PS Questo sig. A59 è pure preparato nella “sceneggiata napoletana”.
R
si, ha ragione signor Cosimo, il signor A59 è molto preparato e non solo nella sceneggiata napoletana. Come è molto preparato lei.
Meloni che fa morire di fame gli italiani morti di fame, il premier è proprio cattiva.
Vedo cara Mariagrazia che “hai scelto”, ci sentiremo in campo neutro, qui mai più.
Saluti a (quasi) tutta la “cummitiva”.
R
Non accetti che io possa decidere di smorzare qualche polemica quando esce troppo dal seminato di un dibattito “sereno”? Sei tu ad avere scelto, ma sei libero ovviamente di farlo.

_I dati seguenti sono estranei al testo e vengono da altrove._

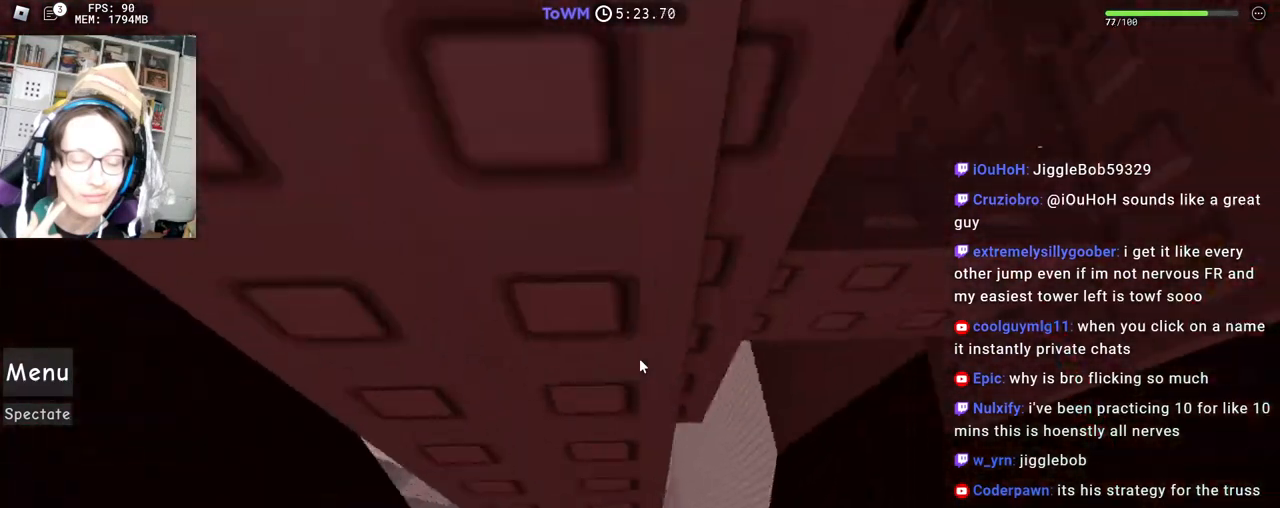
{"keys": ["a"], "mouse": ["right"], "events": [[150, "a", "up"], [150, "w", "up"], [300, "a", "down"], [350, "a", "up"], [450, "a", "down"]]}
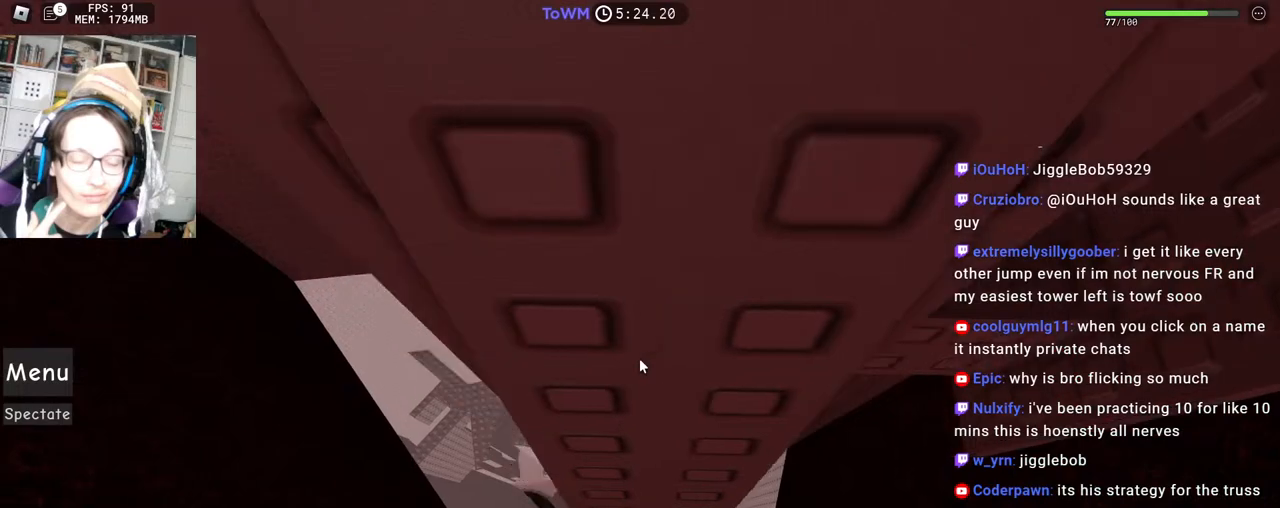
{"keys": [], "mouse": ["wheel", "right"], "events": [[17, "a", "up"], [450, "mouse_wheel", "down"]]}
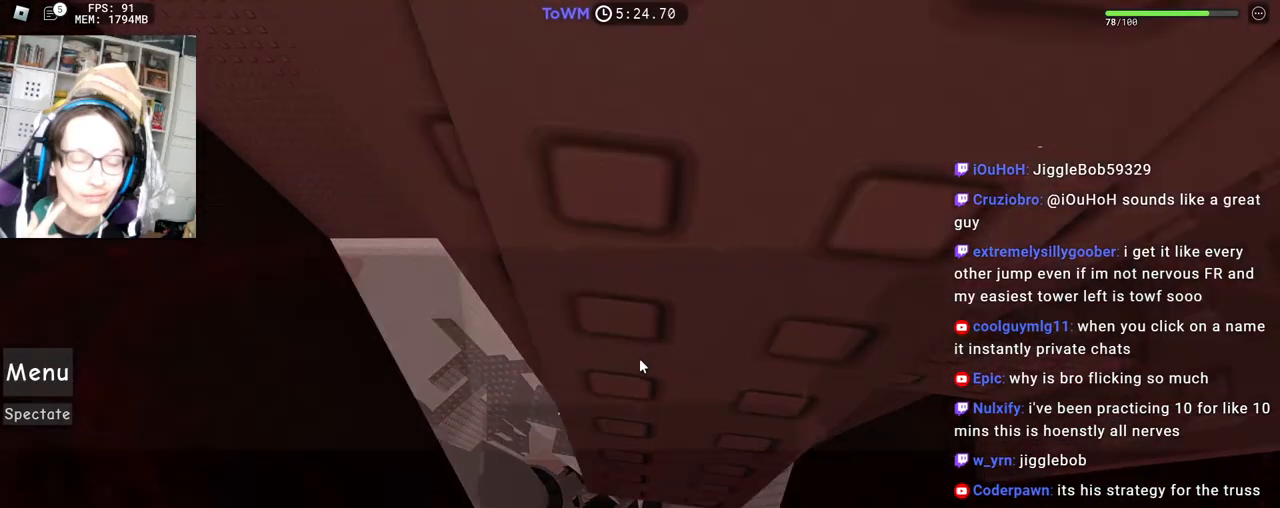
{"keys": [], "mouse": ["right"], "events": [[50, "mouse_wheel", "up"], [283, "a", "down"], [300, "mouse_wheel", "down"], [350, "mouse_wheel", "up"], [367, "mouse_wheel", "down"], [417, "mouse_wheel", "up"], [483, "a", "up"]]}
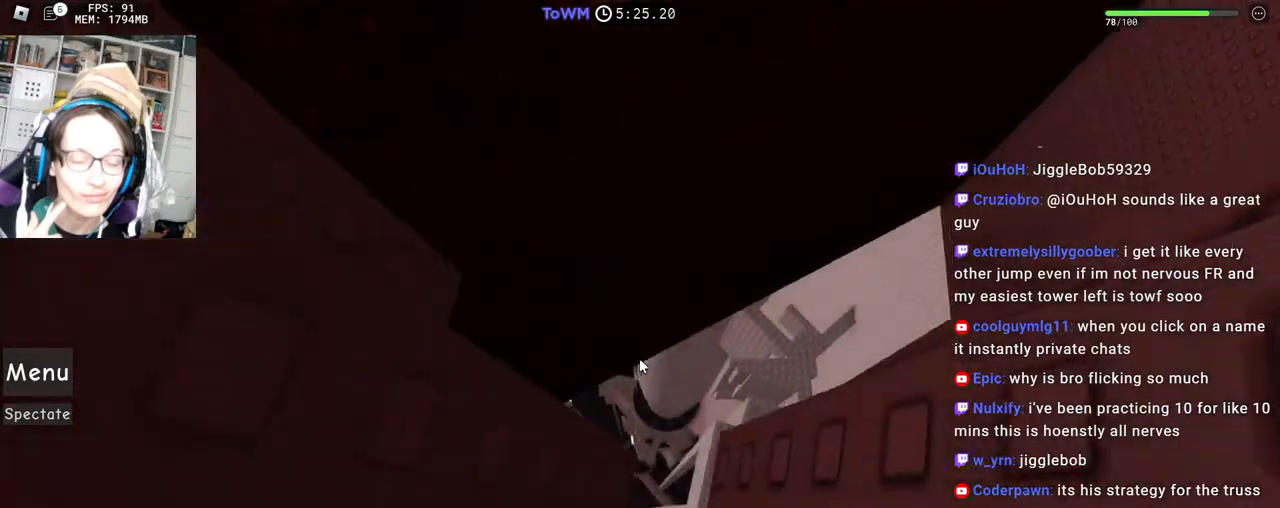
{"keys": [], "mouse": ["right"], "events": [[117, "a", "down"], [117, "s", "down"], [167, "a", "up"], [183, "s", "up"], [317, "a", "down"], [317, "s", "down"], [350, "a", "up"], [350, "s", "up"]]}
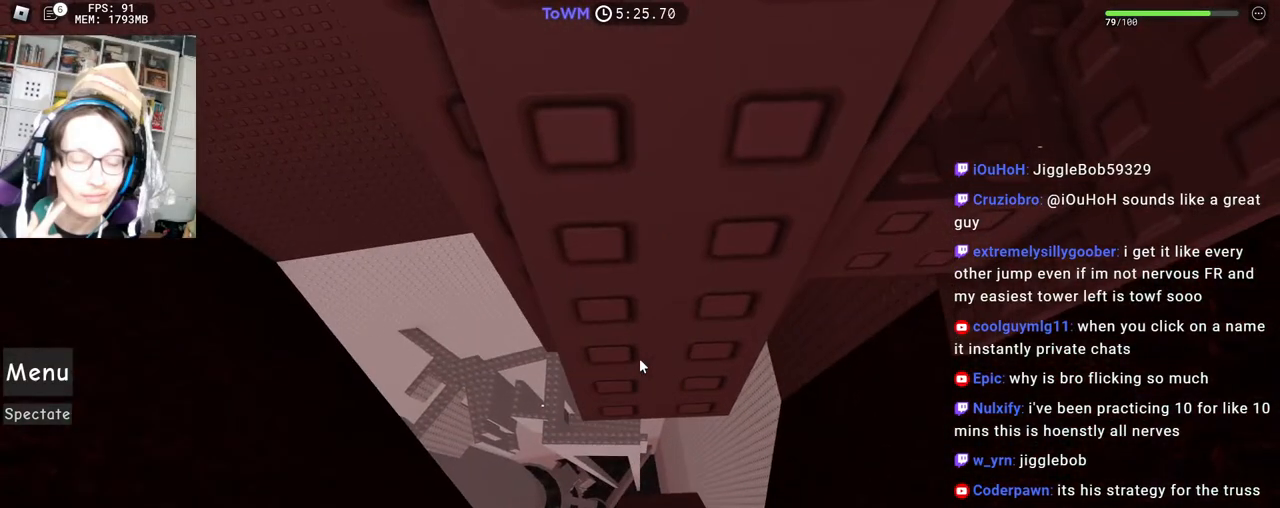
{"keys": [], "mouse": ["right"], "events": [[67, "a", "down"], [100, "a", "up"], [417, "a", "down"], [450, "a", "up"]]}
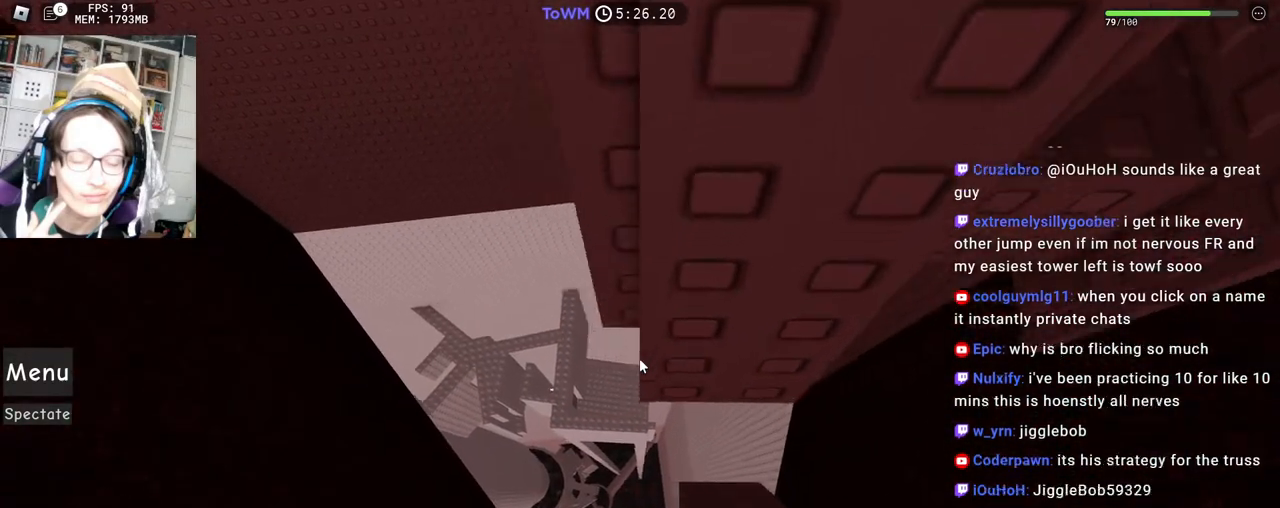
{"keys": [], "mouse": ["right"], "events": [[250, "s", "down"], [283, "s", "up"]]}
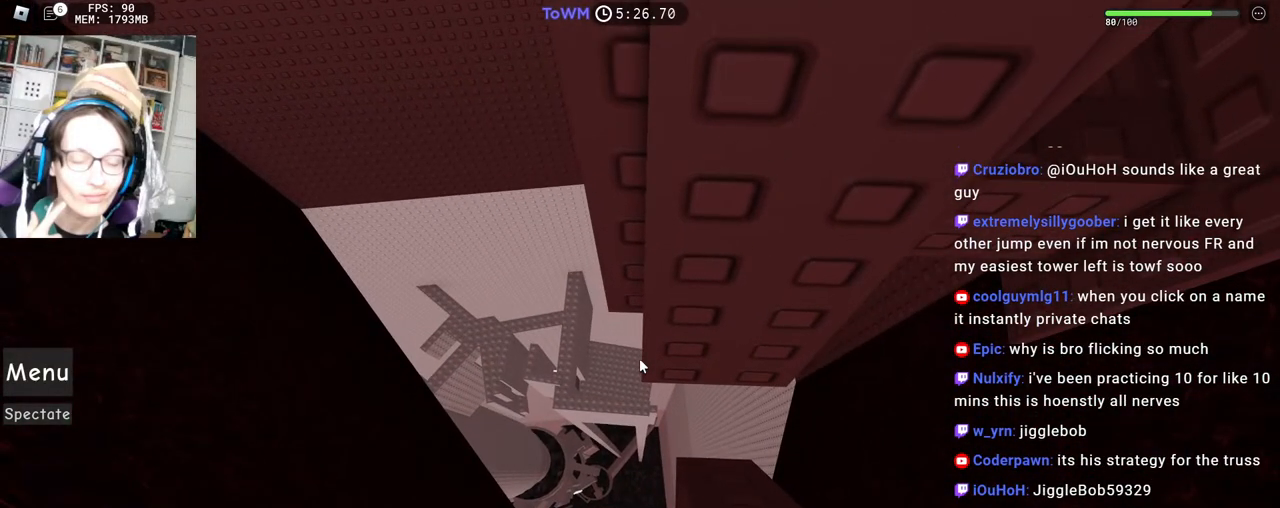
{"keys": [], "mouse": ["right"], "events": [[467, "w", "down"], [500, "w", "up"]]}
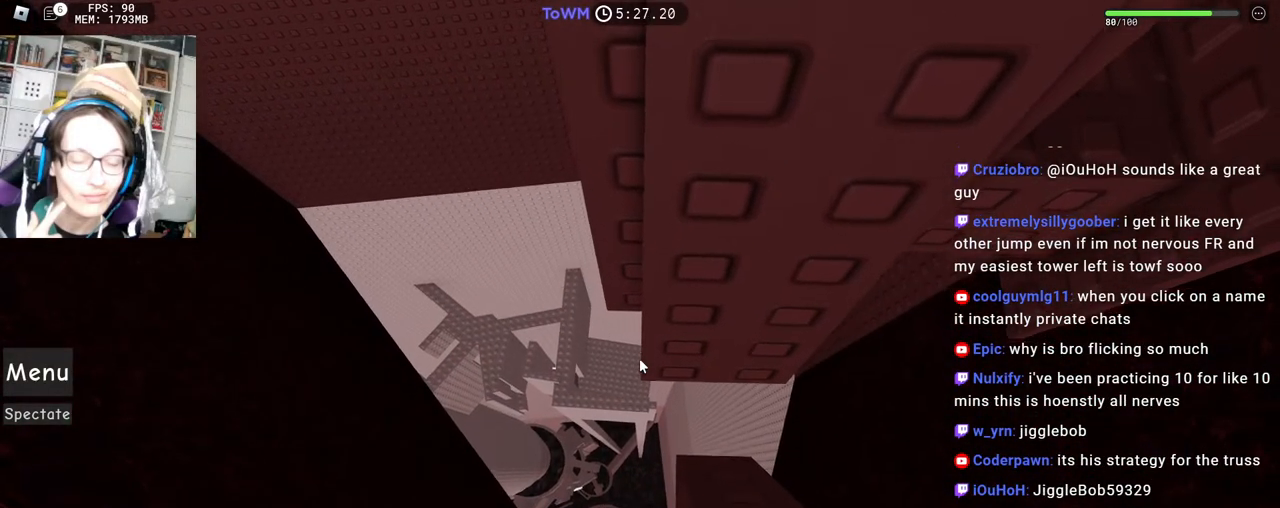
{"keys": [], "mouse": ["right"], "events": []}
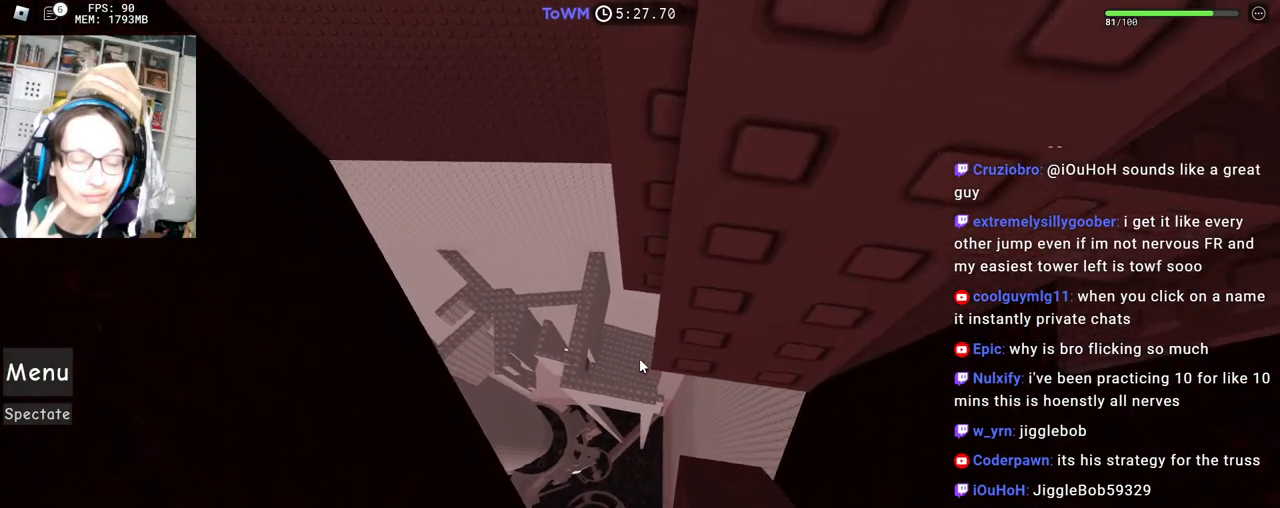
{"keys": [], "mouse": ["right"], "events": []}
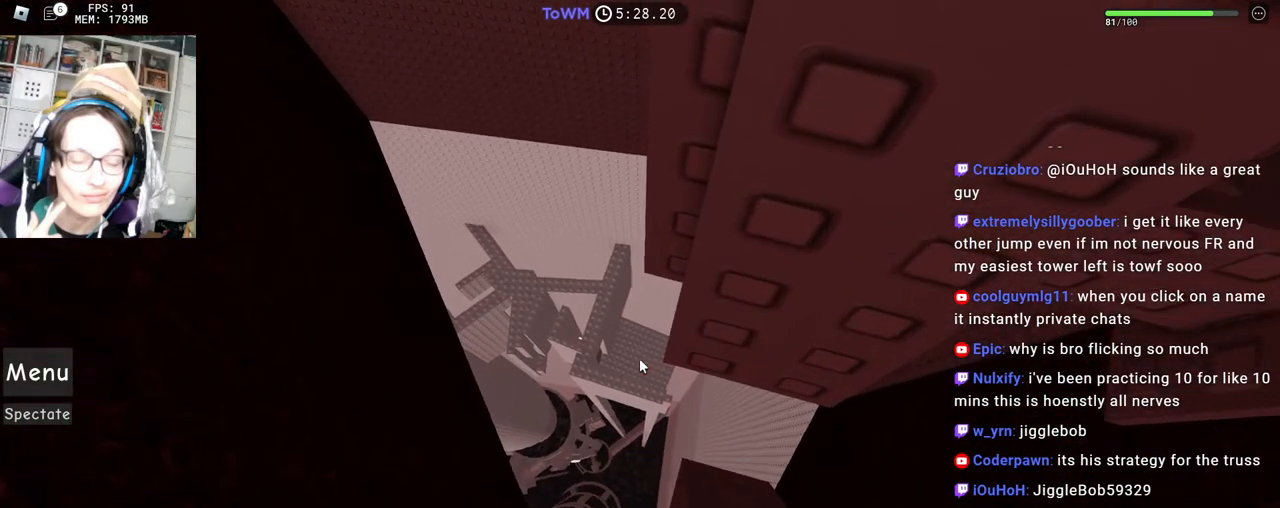
{"keys": [], "mouse": ["right"], "events": []}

Beh, mi dispiace davvero, credevo che avessi capito che qui io ho delle regole che mi sono imposta e che anche tu sei tenuto ad osservare come tutti. Evidentemente non sono riuscita io a trasmetterlo. Una cosa però voglio aggiungere: qui non ci sono “comitive” o “allegre compagnie”, ma solo persone che discutono, ognuno con le proprie idee e anche se non sono d’accordo e succede spesso, cercano di mantenere il dialogo sul binario del rispetto reciproco e comunque accettano che ci sia un “moderatore” con totale autonomia di giudizio a cercare di mantenerlo tale. O, almeno, questo è quello che io ho in mente per il mio blog e solo così posso continuare a tenerlo aperto. Se hai deciso di lasciare il blog perché tu non accetti quattro semplici regole, rispetto la tua decisione ma secondo me sbagli. Ma se cambi idea, qui sei sempre il benvenuto.